━━━ Supplied material ━━━

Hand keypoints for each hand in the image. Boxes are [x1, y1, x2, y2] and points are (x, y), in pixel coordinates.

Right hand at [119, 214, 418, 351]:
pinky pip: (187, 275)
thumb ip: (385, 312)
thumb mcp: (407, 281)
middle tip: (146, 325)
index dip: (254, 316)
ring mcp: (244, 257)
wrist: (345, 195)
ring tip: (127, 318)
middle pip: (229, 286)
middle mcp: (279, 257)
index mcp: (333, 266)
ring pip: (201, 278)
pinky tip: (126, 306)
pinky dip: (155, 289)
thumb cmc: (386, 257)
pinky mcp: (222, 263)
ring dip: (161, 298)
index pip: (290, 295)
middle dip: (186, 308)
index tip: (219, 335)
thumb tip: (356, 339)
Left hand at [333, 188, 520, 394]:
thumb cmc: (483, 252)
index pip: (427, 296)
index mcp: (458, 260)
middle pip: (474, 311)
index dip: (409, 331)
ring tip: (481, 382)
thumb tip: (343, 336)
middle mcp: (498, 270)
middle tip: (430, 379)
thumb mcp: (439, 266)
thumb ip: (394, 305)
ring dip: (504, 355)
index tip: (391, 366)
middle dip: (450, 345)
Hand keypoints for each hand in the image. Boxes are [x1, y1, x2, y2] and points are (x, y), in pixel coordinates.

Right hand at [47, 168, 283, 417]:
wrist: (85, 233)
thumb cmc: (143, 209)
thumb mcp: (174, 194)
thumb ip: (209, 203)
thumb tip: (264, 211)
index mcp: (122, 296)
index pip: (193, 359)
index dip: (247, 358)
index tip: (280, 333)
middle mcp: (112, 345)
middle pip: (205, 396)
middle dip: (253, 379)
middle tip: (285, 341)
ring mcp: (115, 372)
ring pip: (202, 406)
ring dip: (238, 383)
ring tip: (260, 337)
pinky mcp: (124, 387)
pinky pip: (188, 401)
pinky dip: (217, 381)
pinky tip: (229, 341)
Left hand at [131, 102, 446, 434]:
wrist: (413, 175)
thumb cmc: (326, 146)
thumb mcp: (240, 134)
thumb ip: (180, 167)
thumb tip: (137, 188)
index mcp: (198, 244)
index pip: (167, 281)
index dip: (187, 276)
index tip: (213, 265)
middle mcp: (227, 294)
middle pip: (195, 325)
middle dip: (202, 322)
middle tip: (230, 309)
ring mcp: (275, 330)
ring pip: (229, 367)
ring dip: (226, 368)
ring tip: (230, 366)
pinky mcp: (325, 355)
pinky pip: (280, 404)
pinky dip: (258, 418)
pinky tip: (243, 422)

━━━

*Problem to solve:* Repeat only the stretch of lines starting at the one containing "thumb mcp: (407, 281)" and running to the final line of the entries above.

*Your response:*
thumb mcp: (407, 281)
middle tip: (146, 325)
index dip: (254, 316)
ring mcp: (244, 257)
wrist: (345, 195)
ring tip: (127, 318)
middle pip: (229, 286)
middle mcp: (279, 257)
index mcp: (333, 266)
ring pip: (201, 278)
pinky tip: (126, 306)
pinky dip: (155, 289)
thumb cmc: (386, 257)
pinky mcp: (222, 263)
ring dip: (161, 298)
index pip: (290, 295)
middle dip: (186, 308)
index tip: (219, 335)
thumb tip: (356, 339)
Left hand at [333, 188, 520, 394]:
thumb cmc: (483, 252)
index pip: (427, 296)
index mcp: (458, 260)
middle pip: (474, 311)
index dip: (409, 331)
ring tip: (481, 382)
thumb tip: (343, 336)
middle mcp: (498, 270)
middle tip: (430, 379)
thumb mcp: (439, 266)
thumb ip: (394, 305)
ring dip: (504, 355)
index tip: (391, 366)
middle dip: (450, 345)
Hand keypoints for each hand in the image. Boxes are [x1, y1, x2, y2] and points are (x, y), in pixel coordinates.

Right hand at [47, 168, 283, 417]:
wrist: (85, 233)
thumb cmc: (143, 209)
thumb mcp: (174, 194)
thumb ip: (209, 203)
thumb tip: (264, 211)
index mcp: (122, 296)
index pip: (193, 359)
index dip: (247, 358)
index tip: (280, 333)
middle mcp: (112, 345)
middle pip: (205, 396)
middle dip: (253, 379)
middle tip: (285, 341)
ring mcp: (115, 372)
ring pip: (202, 406)
ring dip: (238, 383)
ring tip: (260, 337)
pinky mcp: (124, 387)
pinky pip: (188, 401)
pinky dip: (217, 381)
pinky tip: (229, 341)
Left hand at [131, 102, 446, 434]:
wrist: (413, 175)
thumb cmc: (326, 146)
thumb mcp: (240, 134)
thumb ip: (180, 167)
thumb tip: (137, 188)
index mcp: (198, 244)
index pip: (167, 281)
index dip: (187, 276)
index tip: (213, 265)
middle mcp: (227, 294)
middle pip: (195, 325)
middle dip: (202, 322)
middle tip: (230, 309)
ring mcp: (275, 330)
ring pip: (229, 367)
ring dip: (226, 368)
ring tip: (230, 366)
pinky mcp: (325, 355)
pinky pip: (280, 404)
pinky dip: (258, 418)
pinky tip: (243, 422)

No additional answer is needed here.